Бакунин посмотрел на него и улыбнулся:
– Они умные.
– Они?
– Тайная полиция, которая устраивает подобные дела.
– Понятно, – сказал Цицерон. – Но зачем этой так называемой тайной полиции столь сугубые сложности?
Крупные черты лица Бакунина расплылись в мальчишечьей улыбке.
– Это же очевидно: я для нее важен. Поэтому она создала для меня всю эту иллюзию.
– Следовательно, я – не важен? – поинтересовался Цицерон.
– А вдруг вы один из них? – сказал Бакунин. – Или часть иллюзии.
– Если вы намерены придерживаться этой точки зрения, – сказал Цицерон, – нам непросто будет вести разговор.
– Хорошо, – сказал Бакунин, – для простоты я допущу вашу материальность.
– Весьма благоразумно, – кивнул Цицерон. – Так для чего же этой вашей тайной полиции мог потребоваться я?
– Несомненно, как человек, формализовавший существующую правовую систему, – ответил Бакунин. – Не в качестве новатора вроде меня.
– Вы? Новатор?
– Дорогой мой Цицерон, еще при жизни меня признавали основателем анархизма.
– Вздор! – сказал Цицерон. – Анархизм – древняя теория. Наш латинский поэт Овидий в своих «Метаморфозах» писал о золотом веке, когда люди жили без законов и внешнего принуждения, не ведая страха наказания. В ту эпоху люди доверяли друг другу по собственной воле и не было надобности гравировать законы на бронзовых табличках.
Бакунин пожал плечами:
– У меня с античной литературой в детстве было плоховато. Так или иначе, все это не имеет значения.
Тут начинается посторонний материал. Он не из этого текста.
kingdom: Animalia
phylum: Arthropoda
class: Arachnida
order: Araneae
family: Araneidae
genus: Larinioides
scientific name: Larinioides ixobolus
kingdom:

Я основатель анархизма новейших времен. Даже Маркс это признавал. Возможно, тайные власти вернули меня потому, что я известен.
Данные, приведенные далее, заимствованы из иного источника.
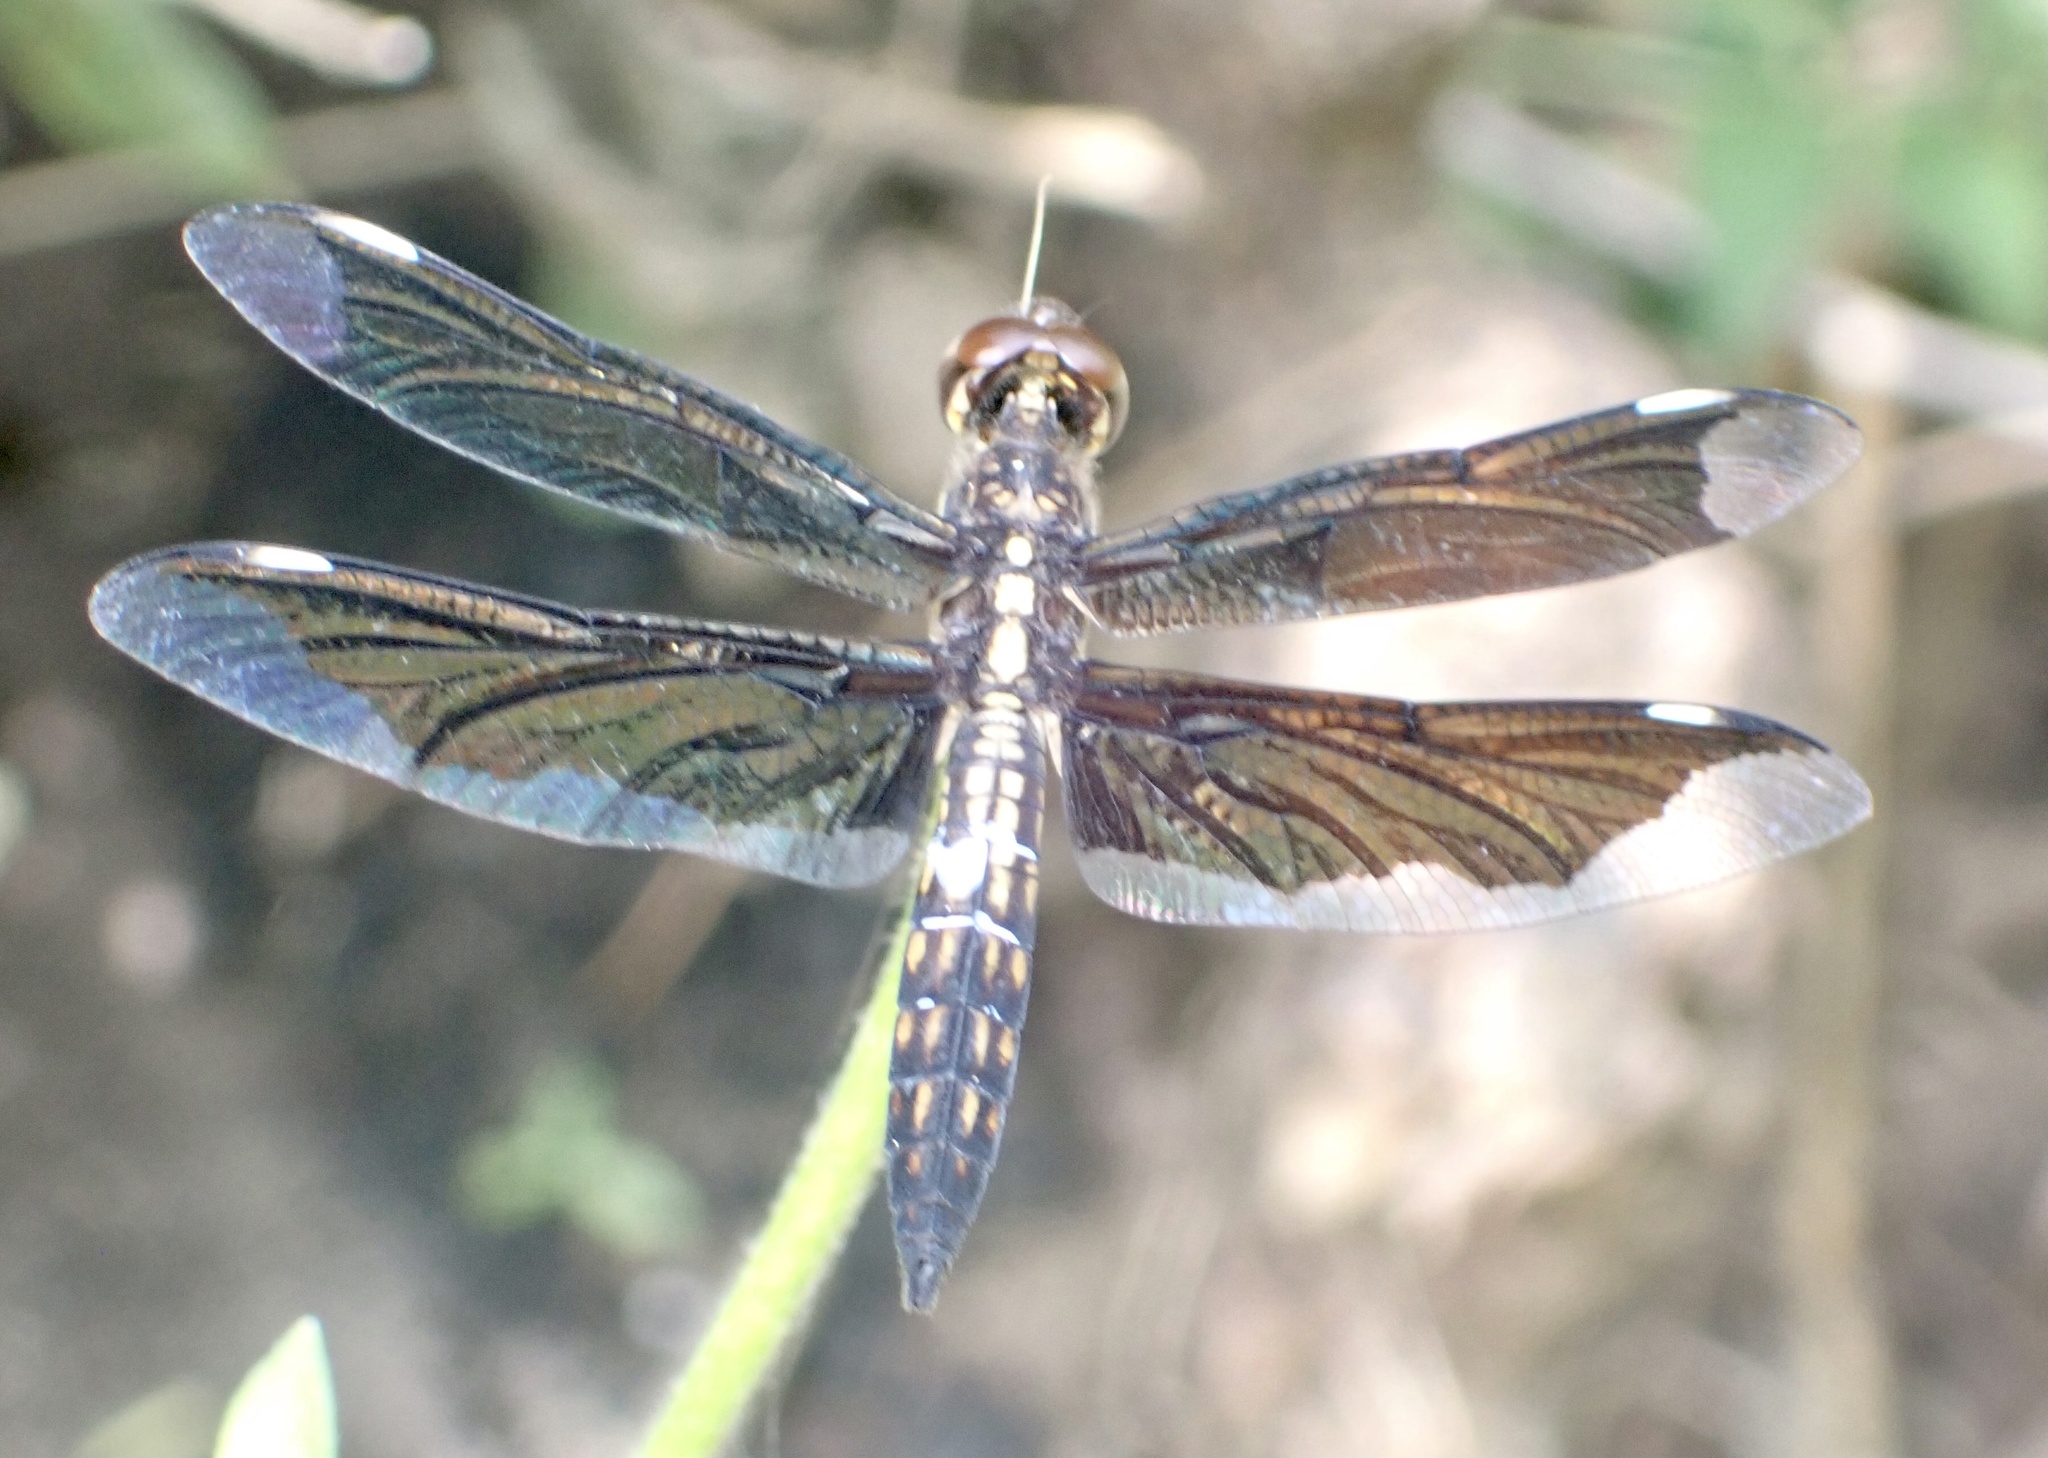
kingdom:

– Не хочу вас огорчать, – заметил Цицерон, – но вряд ли можно оспорить то, что я известен гораздо больше.
Бакунин вздохнул. Его воодушевление улетучилось.
– Наверное, вы правы. Но факт остается фактом: мы живем в русской усадьбе, а не на римской вилле. Как вы это объясните?
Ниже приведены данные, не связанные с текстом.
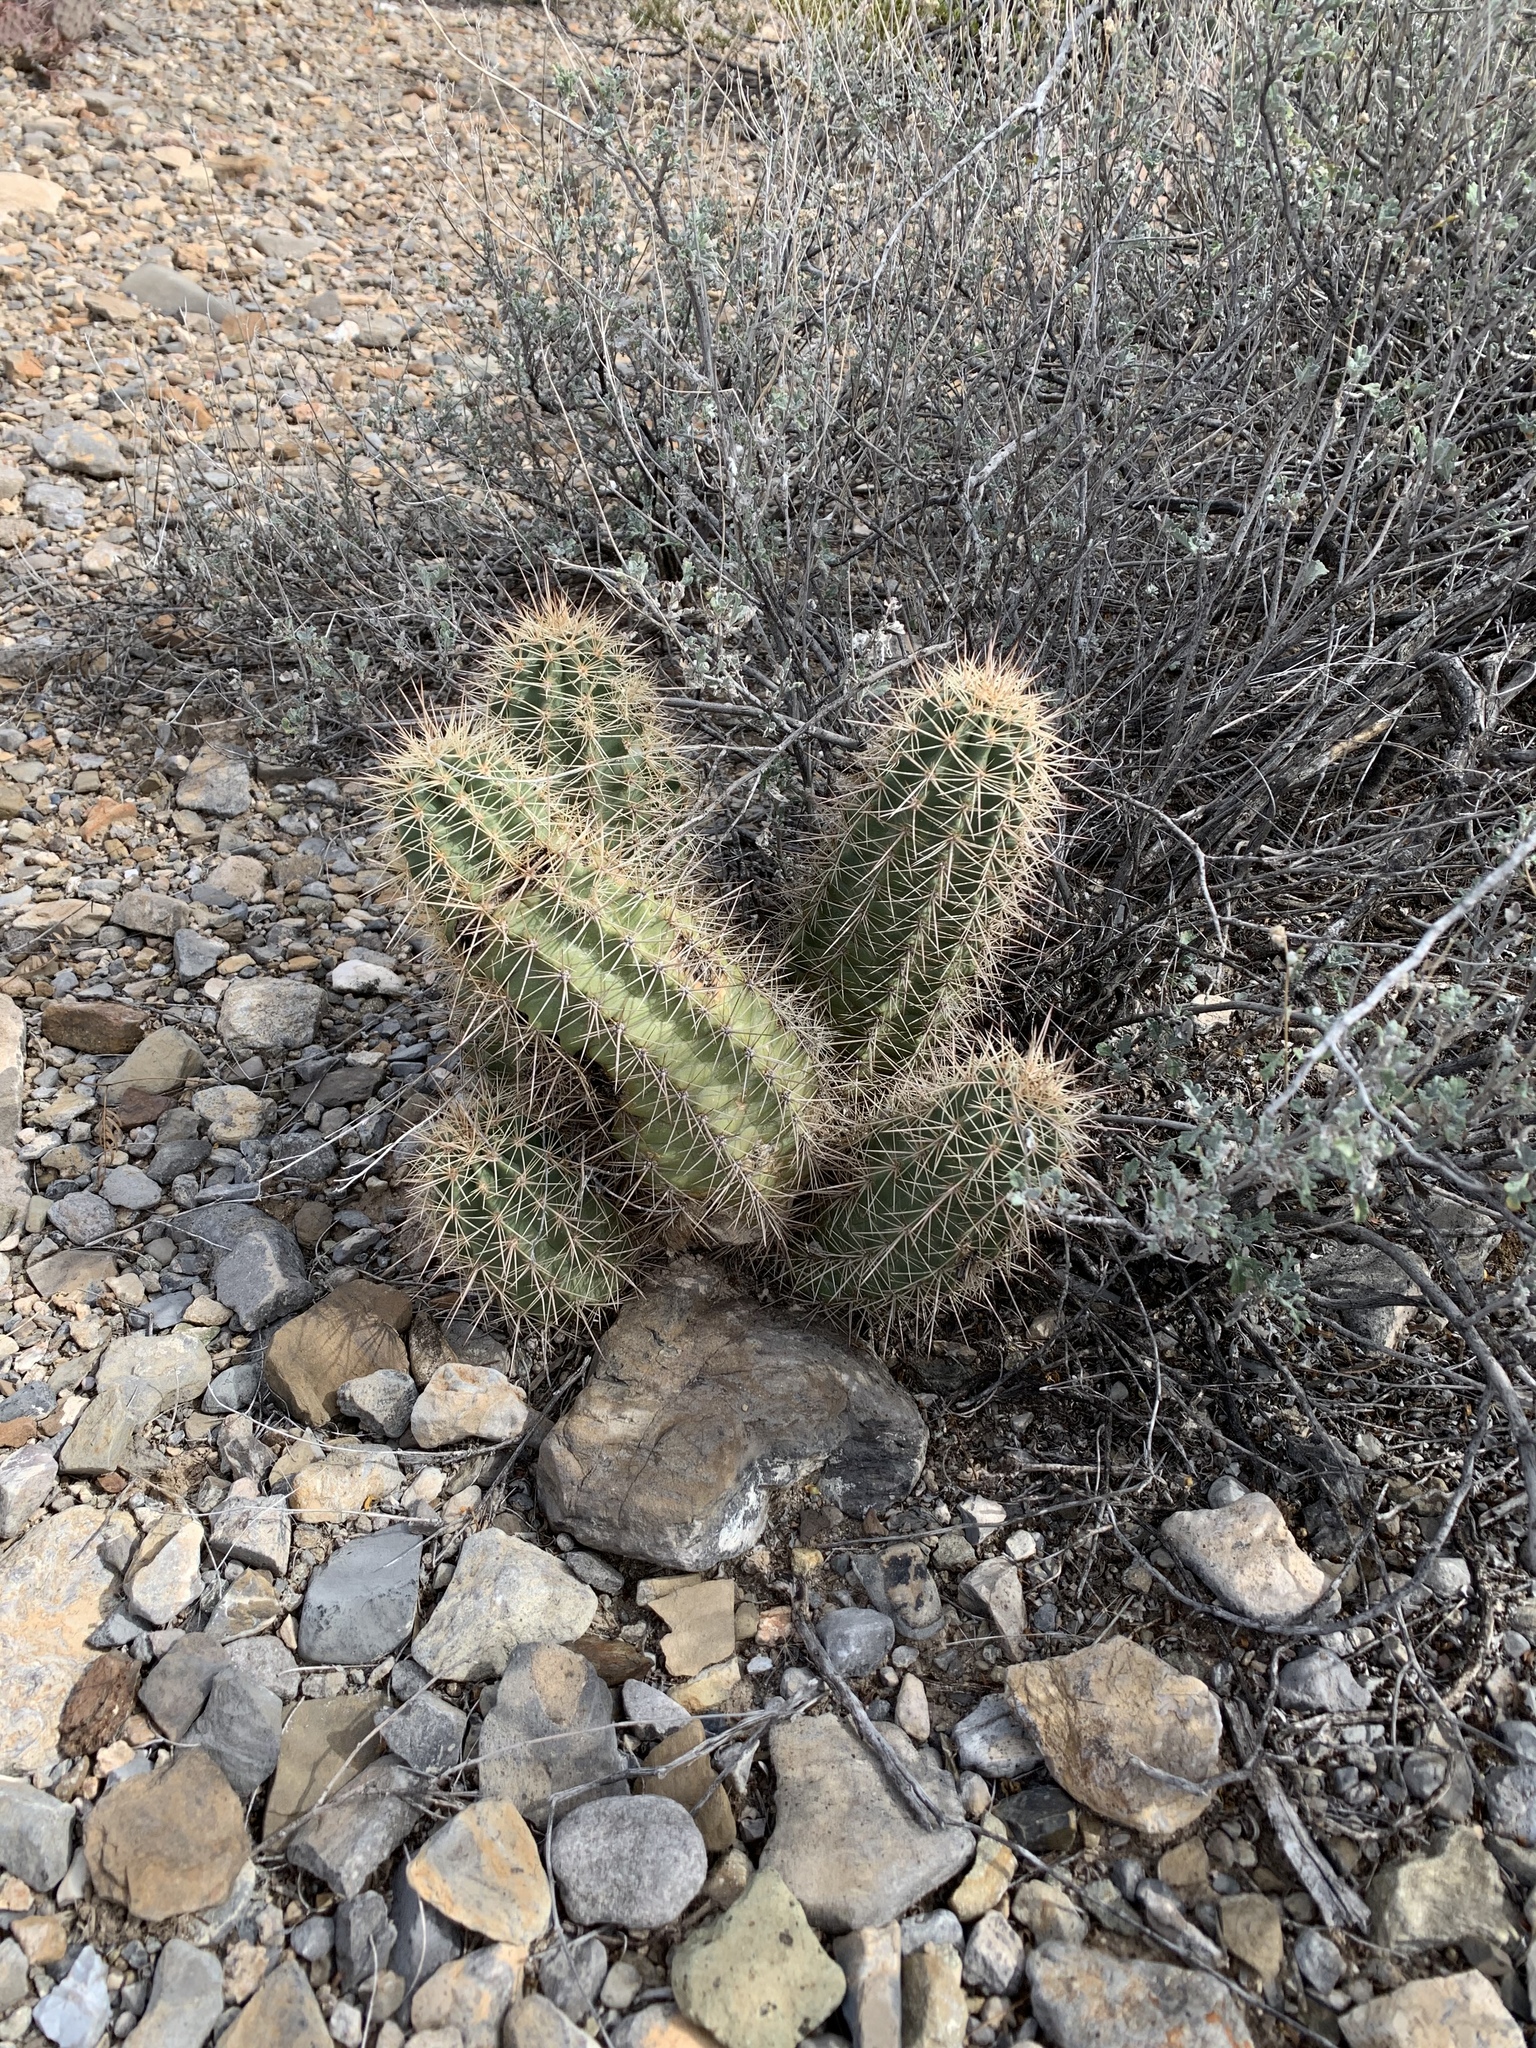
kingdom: Plantae
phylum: Tracheophyta
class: Magnoliopsida
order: Caryophyllales
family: Cactaceae
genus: Echinocereus
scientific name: Echinocereus coccineus
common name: Scarlet hedgehog cactus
– Может быть, у них под рукой не оказалось других декораций, – сказал Цицерон.
В безмолвной русской усадьбе времени было не определить. Цицерон и Бакунин, словно призраки, проплывали по коридорам, через спальни, через кухню, где не было съестных припасов. Порой Бакунин принимался рассказывать Цицерону о своих надеждах на будущее человечества, о сомнениях в Марксе, о восхищении Фихте и, самое главное, о преклонении перед великим Гегелем. Он говорил о неизбежности наступления анархизма, о необходимости упразднения аристократии, буржуазии и, наконец, пролетариата.
Цицерон не пытался полемизировать. Бакунин как будто не воспринимал взвешенных доводов. Чувство логики у него отсутствовало напрочь. И все же Цицерон ощущал некий трагизм, цельность, детскость в этом измученном и отчаявшемся человеке. Но тем не менее тяготился его обществом. Большую часть времени он стал проводить в просторных комнатах второго этажа.
Бакунин нередко отправлялся в долгие прогулки по лесам. Вернувшись, он падал на кушетку и смотрел в окно на заснеженные березы.
На стене, обращенной к кушетке, висело длинное зеркало в вычурной позолоченной раме. Однажды, когда Бакунин, по своему обыкновению, лежал, зеркало затуманилось. Затем наполнилось светом, который постепенно угас и сменился черно-белым изображением мужского лица.